Bingölçe, Birleşmiş Milletler Nüfus Fonu (UNFPA) tarafından desteklenen projede, kadınların maruz kaldığı şiddeti "dil" ve "el" olarak ikiye ayırıyor. bianet'in görüştüğü Bingölçe, konuştuğu kadınların tamamının sözel şiddete maruz kaldığını, yani "dil dayağı" yediğini söylüyor.
Görüştüğü kadınları rastgele seçen Bingölçe, genellikle baba, ağabey, koca, kaynata ya da sevgililerinin uyguladığı şiddete maruz kalan kadınların zaman zaman da anne, kaynana ve görümce şiddetiyle karşılaştığını da gözlemlemiş.
Her şey incitiyor ama "orospu" en kırıcısı
Kadınların karşılaştığı küfürler arasında en çok "orospu" kelimesinden incindiğini kaydeden Bingölçe, kadınların bu kelimeyi duyunca "tüylerinin diken diken olduğunu", "iki kat acı hissettiğini" belirttiklerini anlatıyor. Bingölçe, kitabın önsözünde bu kelimenin kullanılmasının nedenini şöyle açıklıyor:
"Nedense erkekler kadınları en fazla 'sahiplendikleri', 'başka durum ya da kişilerden sakındıkları', 'koruma altına aldıkları' anda bu sözcüğü kullanıyor ve ardından da dövüyorlar."
En çok aldığı tepkinin "ağır ve acıtan bir çalışma hazırladığı" noktasında geldiğini belirten Bingölçe'yi de, en çok "orospu" kelimesinin erkek akraba tarafından kullanılması ve bazı kadınların şiddetin her türüne maruz kaldığını görmesi etkilemiş.
En yaygın savunma "sensin o"
Kadınların sözlü şiddete maruz kaldıkları noktada, "aynı seviyeye inmemek" için, "sensin o", "kendinsin", "senin ailendir" gibi karşılıklar verdiğini aktaran Bingölçe, küfrün fazla tercih edilmediğini kaydediyor.
Şiddetin dilin her alanına girdiğini kaydeden Bingölçe, ninni olarak söylenen şu örneği veriyor:
"Ninni diyem yatasın/ Çabucak boy atasın/ Baban beni döğende/ Sen de ona çatasın"

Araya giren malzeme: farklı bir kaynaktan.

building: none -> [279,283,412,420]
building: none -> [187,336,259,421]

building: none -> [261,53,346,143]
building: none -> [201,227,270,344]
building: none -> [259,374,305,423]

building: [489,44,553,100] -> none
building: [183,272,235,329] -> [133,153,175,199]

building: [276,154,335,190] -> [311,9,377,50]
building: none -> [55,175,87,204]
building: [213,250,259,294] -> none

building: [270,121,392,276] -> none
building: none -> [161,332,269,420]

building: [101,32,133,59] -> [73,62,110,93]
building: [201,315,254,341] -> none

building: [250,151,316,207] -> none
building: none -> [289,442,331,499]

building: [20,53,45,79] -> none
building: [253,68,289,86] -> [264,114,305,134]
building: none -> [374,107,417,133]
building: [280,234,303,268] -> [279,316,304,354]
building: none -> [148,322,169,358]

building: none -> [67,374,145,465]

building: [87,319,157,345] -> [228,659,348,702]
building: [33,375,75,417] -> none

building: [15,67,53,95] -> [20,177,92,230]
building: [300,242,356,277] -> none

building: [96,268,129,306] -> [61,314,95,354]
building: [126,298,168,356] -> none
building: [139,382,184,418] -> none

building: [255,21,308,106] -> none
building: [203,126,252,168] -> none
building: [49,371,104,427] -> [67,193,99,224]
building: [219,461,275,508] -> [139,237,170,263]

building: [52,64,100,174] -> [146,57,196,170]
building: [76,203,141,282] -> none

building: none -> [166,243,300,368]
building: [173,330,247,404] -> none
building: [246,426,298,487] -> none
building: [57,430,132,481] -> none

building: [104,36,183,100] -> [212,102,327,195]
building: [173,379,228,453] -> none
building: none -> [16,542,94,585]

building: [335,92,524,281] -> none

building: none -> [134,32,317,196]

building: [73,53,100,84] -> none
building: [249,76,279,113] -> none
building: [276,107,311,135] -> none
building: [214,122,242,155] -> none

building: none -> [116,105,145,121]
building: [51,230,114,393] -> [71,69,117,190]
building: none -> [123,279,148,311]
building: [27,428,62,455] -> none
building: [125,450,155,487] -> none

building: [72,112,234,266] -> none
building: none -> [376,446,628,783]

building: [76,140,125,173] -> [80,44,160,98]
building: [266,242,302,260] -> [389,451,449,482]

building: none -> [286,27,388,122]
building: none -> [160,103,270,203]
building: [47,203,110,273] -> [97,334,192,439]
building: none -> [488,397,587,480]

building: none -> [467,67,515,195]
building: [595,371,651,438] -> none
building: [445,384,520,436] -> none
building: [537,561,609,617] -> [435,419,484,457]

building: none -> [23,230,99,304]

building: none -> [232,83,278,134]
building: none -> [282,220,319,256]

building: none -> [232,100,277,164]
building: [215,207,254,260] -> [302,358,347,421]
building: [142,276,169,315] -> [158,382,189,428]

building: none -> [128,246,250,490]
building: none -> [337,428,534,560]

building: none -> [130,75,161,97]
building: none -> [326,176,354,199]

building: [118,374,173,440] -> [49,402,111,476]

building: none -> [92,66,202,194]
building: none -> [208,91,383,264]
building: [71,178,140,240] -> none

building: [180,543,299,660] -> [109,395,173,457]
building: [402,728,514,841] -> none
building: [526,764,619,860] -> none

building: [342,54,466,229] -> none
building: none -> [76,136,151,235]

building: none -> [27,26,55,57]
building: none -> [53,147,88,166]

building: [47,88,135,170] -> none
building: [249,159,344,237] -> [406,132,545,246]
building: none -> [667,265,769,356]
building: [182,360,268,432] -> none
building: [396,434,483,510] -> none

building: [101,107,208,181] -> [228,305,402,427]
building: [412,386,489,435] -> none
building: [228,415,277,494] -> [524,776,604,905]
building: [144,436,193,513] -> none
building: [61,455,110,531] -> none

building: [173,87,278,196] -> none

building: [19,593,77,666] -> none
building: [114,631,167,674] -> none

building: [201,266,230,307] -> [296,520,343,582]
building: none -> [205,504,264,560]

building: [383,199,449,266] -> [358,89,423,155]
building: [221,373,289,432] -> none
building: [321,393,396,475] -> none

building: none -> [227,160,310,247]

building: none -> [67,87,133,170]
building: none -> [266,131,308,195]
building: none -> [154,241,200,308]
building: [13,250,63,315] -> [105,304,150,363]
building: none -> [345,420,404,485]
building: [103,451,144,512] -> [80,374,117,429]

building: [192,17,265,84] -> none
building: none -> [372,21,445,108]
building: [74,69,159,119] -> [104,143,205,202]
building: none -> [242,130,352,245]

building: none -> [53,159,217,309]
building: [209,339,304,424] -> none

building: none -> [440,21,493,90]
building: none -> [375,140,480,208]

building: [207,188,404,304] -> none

Diğer bir örnek de bedduadan: "Allah seni tuta peygamber vura, seni bir tuta bini parçalaya."
Kadınlar içlerindeki küfrü şöyle ifadelendiriyorlar: "Babasının piçi", "babası ne ki bu ne olsun", "bana mı çekecek itin oğluna çekmiş".
Bingölçe'nin görüştüğü kadınlardan bazıları ekonomik özgürlüğünü kazanarak şiddetten kurtulmuş. (AÖ/NZ)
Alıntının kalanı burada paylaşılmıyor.